• Wednesday, July 24, 2024


Britain elects historically diverse parliament

It will be the largest-ever share of ethnic minority members of the lower house

Sir Keir Starmer chairs the first meeting of his cabinet in 10 Downing Street in London, Britain, July 6, 2024. Chris Eades/Pool via REUTERS

By: Pramod Thomas

PRIME MINISTER Keir Starmer will oversee a parliament more ethnically diverse and more female than ever after securing a landslide victory in the election.

Black, Asian and ethnic minority lawmakers will represent around 13 per cent of the House of Commons, up from 10 per cent in 2019, when Britain last held a parliamentary election.

It will be the largest-ever share of ethnic minority members of the lower house, according to an analysis by British Future, a think tank.

In the 44 years since outgoing prime minister Rishi Sunak was born, minority representation in Britain’s parliament increased from zero to nearly one in seven lawmakers, British Future said.

But the share still does not fully reflect the diversity of the population and electorate. Around 18 per cent of people in England and Wales come from a black, Asian, mixed or ethnic minority background, according to official data.

According to the think tank, a record number of 89 ethnic minority MPs have been elected to sit in the parliament, an increase of 23.

Sunder Katwala, director of British Future, said, “The 2024 election is a landmark for representation, with record diversity in our parliament, closer than ever to that of the electorate. In the space of 40 years we have gone from zero to nearly 1 in 7 MPs being from an ethnic minority background.

“The irony that it coincides with the end of Rishi Sunak’s premiership as the UK’s first British Asian Prime Minister only underlines how ethnic diversity has become a new norm across the main political parties.”
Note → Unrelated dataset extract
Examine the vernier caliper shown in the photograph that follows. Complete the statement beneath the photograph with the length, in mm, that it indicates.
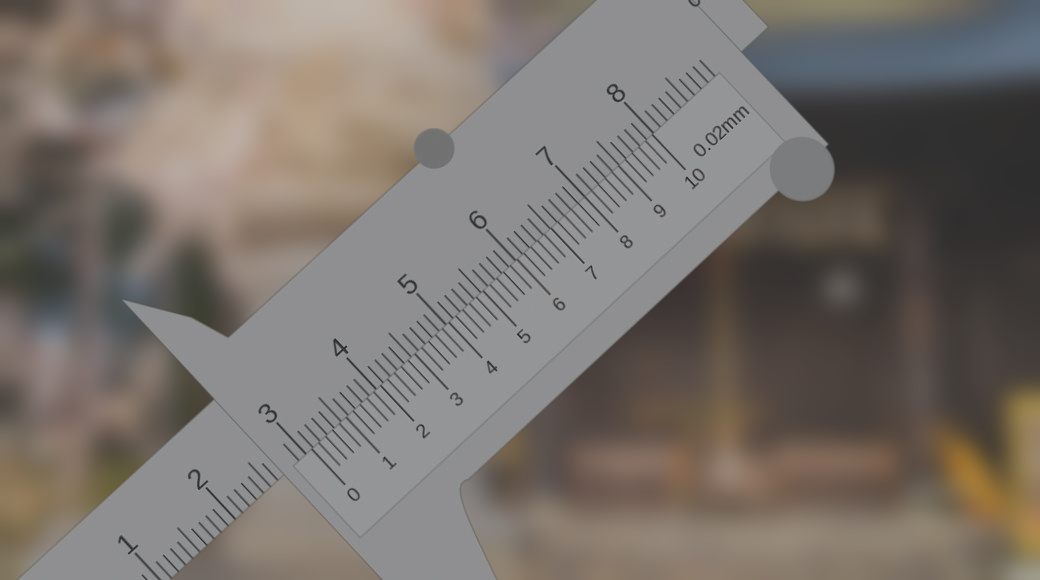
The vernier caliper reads 30.8 mm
He added, “Better representation doesn’t guarantee better policies on inclusion. Our race debates can often feel as polarised as ever. But a stronger share of voice matters. When the new Commons raises issues of race, ethnic minority MPs will be there to bring their lived experience to the debate.”

Secretary of state for Wales Jo Stevens, secretary of state for justice Shabana Mahmood and secretary of state for education Bridget Phillipson walk outside Downing Street on the day of the first cabinet meeting in London, Britain, July 6, 2024. REUTERS/Claudia Greco

The incoming parliament will include a record 242 female lawmakers, 22 more than after the last election in 2019.

When Labour’s Diane Abbott, Britain’s first black female lawmaker, entered parliament in 1987 there were just 41 women in the House of Commons.

Abbott, who was re-elected to the seat in northeast London which she has held for 37 years, will become the ‘mother of the house’ – an honorary title given to the longest-serving female minister.

The 2024 parliament will include 66 Labour MPs from an ethnic minority background, 16 per cent of the new Parliamentary Labour party. Some 14 ethnic minority Tories were elected (11.5 per cent), alongside five Lib Dems and four new independent MPs from a minority background.

Women will again outnumber men among MPs from an ethnic minority background, with 50 ethnic minority women MPs winning seats and 39 men.

The ousted Conservative Party has a stronger record for diversity when it comes to ministerial-level representation.

Addressing the nation outside No10 Downing Street on Friday in his final speech as prime ministers, Sunak said: “One of the most remarkable things about Britain is just how unremarkable it is that two generations after my grandparents came here with little, I could become prime minister.”

Sunak was the country’s first British-Indian leader and all three female prime ministers were Tories.